«Je n’ai pas envie de crever de chaud au bureau» : ce cri du cœur, rapporté par plusieurs salariés lors des récentes canicules, résume un malaise croissant dans le monde professionnel. Alors que les températures grimpent, la question du port du bermuda dans les espaces de travail refait surface, opposant tradition vestimentaire et adaptation au changement climatique.
Une norme encore très stricte En France, les codes vestimentaires en entreprise restent largement conservateurs. Le costume-cravate, ou au minimum le pantalon long et la chemise, demeure la règle dans de nombreux secteurs, notamment tertiaires. Pourtant, des témoignages de salariés montrent que cette rigidité est de plus en plus contestée. Jean-Marc, cadre dirigeant de 52 ans, confie ainsi braver parfois l’interdit en portant un polo durant les fortes chaleurs. «Je ne peux pas me mettre en bermuda, mais je flirte avec les limites», explique-t-il.
Des inégalités de genre pointées du doigt Émilie, consultante de 28 ans, souligne un paradoxe : les femmes peuvent porter jupes et robes, tandis que les hommes doivent rester couverts des pieds à la tête. «C’est sexiste, s’indigne-t-elle. Les hommes aussi ont le droit d’avoir moins chaud.» Ce déséquilibre alimente la demande d’une uniformisation des règles basées sur le confort plutôt que sur le genre.
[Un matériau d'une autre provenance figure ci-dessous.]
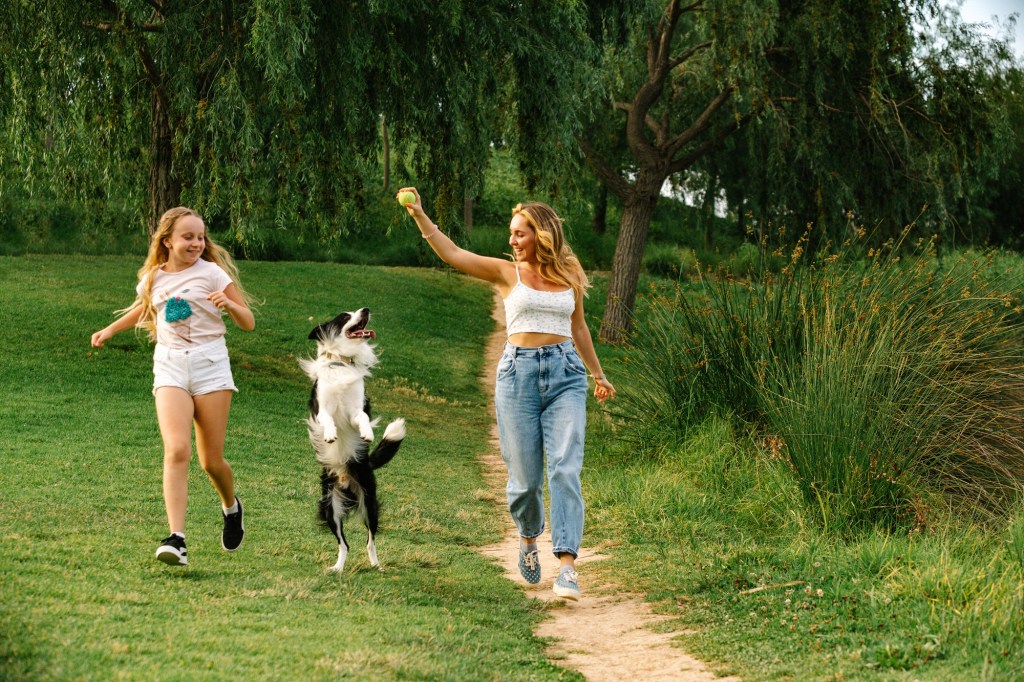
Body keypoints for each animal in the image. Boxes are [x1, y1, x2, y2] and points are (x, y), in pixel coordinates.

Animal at [299, 307, 403, 569]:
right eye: (345, 317)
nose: (366, 309)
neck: (341, 363)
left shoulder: (356, 410)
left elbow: (363, 418)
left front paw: (367, 433)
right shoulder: (321, 409)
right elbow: (327, 419)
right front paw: (330, 434)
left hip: (369, 503)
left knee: (370, 541)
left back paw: (376, 565)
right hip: (331, 508)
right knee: (343, 544)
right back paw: (337, 568)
Les experts divisés Sophie Prunier-Poulmaire, psychologue du travail, estime que le vêtement professionnel est un marqueur de conformité et de hiérarchie. «Le bermuda renvoie aux loisirs, à la plage, pas au sérieux du bureau», analyse-t-elle. Émile B., directeur des ressources humaines d’une grande société, renchérit : «Nos clients attendent une certaine image. Laisser les employés en bermuda pourrait nuire à notre crédibilité.» En revanche, la sociologue Catherine défend l’idée que le réchauffement climatique imposera une évolution : «Interdire le bermuda sous prétexte de productivité n’a pas de sens quand les bureaux deviennent des fournaises.»
Des chiffres qui pèsent Un sondage réalisé par un cabinet de conseil immobilier révèle que 68 % des salariés souhaitent pouvoir porter un short en été, mais seulement 12 % des entreprises l’autorisent. Parmi les pionnières, la société Engie a autorisé le bermuda certains jours de forte chaleur, mais la mesure reste exceptionnelle. La plupart des directions hésitent, craignant un relâchement général de la tenue.
Le rôle ambivalent de la climatisation Le débat ne porte pas seulement sur la tenue. De nombreux bureaux sont climatisés de façon excessive, créant un inconfort inverse pour ceux qui, par exemple, viennent en short. «Le vrai problème, c’est la régulation thermique des bâtiments, pas le pantalon», note un ingénieur. Certains experts préconisent d’adapter les espaces de travail (stores, ventilation naturelle) avant de modifier le dress code.
Vers une lente évolution ? Si quelques entreprises multinationales ont déjà assoupli leurs règles – notamment dans les pays nordiques ou en Californie –, la France reste attachée à une certaine formalité. Les épisodes de canicule à répétition pourraient toutefois accélérer le mouvement. Pour l’instant, le bermuda reste un symbole de transgression, mais il n’est pas impossible que, sous la pression climatique, il finisse par entrer dans les mœurs professionnelles. Comme le résume Jean-Marc : «Ce n’est pas une question de mode, c’est une question de survie.»